Imagine walking into your home and announcing to the family, This house is such a mess. Everything just runs better around here when its clean. Now, you might think you just asked your kids to wash the dishes and your husband to fold the laundry while you vacuum. But I assure you, you did not. There is no reason to believe anyone would put their phone down, stop reading, or turn off the TV based on that.

The same is true at work. You can’t expect someone to guess the bridge between your expectations and their daily actions.

What to do instead

Before you go into the meeting or start the email to share your feedback get really clear on what you want them to do. Ask yourself, If everything went perfectly right now, what would they do today? Then say those words out loud. I’d like for you to close the open tickets by noon, or I want you to reach out to three clients this afternoon and send me a draft of your talking points. Be bold, precise, direct.

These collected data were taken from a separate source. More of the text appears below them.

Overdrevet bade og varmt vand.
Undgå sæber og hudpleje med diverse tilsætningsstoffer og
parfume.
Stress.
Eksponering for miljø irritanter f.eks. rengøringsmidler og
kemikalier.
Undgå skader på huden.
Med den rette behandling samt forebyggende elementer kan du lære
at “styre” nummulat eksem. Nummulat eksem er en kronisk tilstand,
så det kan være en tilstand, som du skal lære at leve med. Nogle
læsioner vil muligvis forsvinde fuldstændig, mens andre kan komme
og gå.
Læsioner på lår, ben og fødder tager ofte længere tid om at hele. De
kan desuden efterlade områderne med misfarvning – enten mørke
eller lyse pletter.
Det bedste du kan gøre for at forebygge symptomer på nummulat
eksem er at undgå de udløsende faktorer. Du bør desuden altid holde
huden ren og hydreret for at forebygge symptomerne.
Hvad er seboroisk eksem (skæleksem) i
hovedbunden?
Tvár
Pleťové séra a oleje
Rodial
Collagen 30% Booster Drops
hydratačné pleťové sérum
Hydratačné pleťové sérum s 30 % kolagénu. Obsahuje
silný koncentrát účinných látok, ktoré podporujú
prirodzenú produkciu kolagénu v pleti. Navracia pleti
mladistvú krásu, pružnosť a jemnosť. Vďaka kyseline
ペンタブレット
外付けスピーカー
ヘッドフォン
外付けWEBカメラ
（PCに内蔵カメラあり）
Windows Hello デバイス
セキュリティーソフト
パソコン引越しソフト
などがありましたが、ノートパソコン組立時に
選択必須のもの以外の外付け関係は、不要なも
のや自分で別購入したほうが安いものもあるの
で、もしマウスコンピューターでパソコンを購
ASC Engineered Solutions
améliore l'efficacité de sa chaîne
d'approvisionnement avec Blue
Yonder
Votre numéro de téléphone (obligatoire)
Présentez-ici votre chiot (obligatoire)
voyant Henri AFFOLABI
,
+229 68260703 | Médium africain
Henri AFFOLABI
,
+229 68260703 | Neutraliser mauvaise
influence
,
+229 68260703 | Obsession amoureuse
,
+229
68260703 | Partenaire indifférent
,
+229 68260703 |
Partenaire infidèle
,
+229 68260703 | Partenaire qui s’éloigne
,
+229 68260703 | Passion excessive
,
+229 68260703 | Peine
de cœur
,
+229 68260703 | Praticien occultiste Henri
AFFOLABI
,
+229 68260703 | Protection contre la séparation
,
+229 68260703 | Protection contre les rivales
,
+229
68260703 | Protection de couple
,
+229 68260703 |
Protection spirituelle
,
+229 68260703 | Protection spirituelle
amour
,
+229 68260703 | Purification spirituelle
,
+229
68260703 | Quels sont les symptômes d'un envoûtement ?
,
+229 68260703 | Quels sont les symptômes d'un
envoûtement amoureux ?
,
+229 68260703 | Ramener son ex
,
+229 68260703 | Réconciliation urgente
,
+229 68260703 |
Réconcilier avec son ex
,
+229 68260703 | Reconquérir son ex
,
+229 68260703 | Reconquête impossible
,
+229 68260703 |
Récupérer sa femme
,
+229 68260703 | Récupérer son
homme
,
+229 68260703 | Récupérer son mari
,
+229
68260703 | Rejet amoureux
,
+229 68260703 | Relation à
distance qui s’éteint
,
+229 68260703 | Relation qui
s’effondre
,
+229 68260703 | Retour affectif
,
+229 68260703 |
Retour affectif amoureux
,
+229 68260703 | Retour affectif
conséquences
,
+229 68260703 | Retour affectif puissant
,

Offer rationale, yes. But then land with: Here is what I want you to do. That clarity converts intention into action.

Make Your Feedback Actually Land

Every time a leader sits down to give feedback, there’s a risk: the message misses, the person pulls away, or the change never actually happens. But it doesn’t have to be that way.

When you steer clear of “we need you to…”, when you convert blame-based why into open what/how curiosity, and when you end with a crisp request, you reclaim the power of feedback — turning it into an invitation, not a rehearsal of tension.

If you’re leading amid AI changes, automation shifts, or remote hybrid teams, these skills are even more critical. Your team is navigating more ambiguity than ever. The feedback that lands is the feedback that resonates with purpose, connection, and clarity.

If you want confidence in your next feedback conversation — a tool that helps you translate your intentions into curiosity-driven language your people will actually hear — grab the Translation Guide here. Use it before your next 1:1 and see how your words land differently.

Your team wants to grow. They want your guidance. But more than that, they want to feel seen, heard, and motivated. And you have the power to make that happen.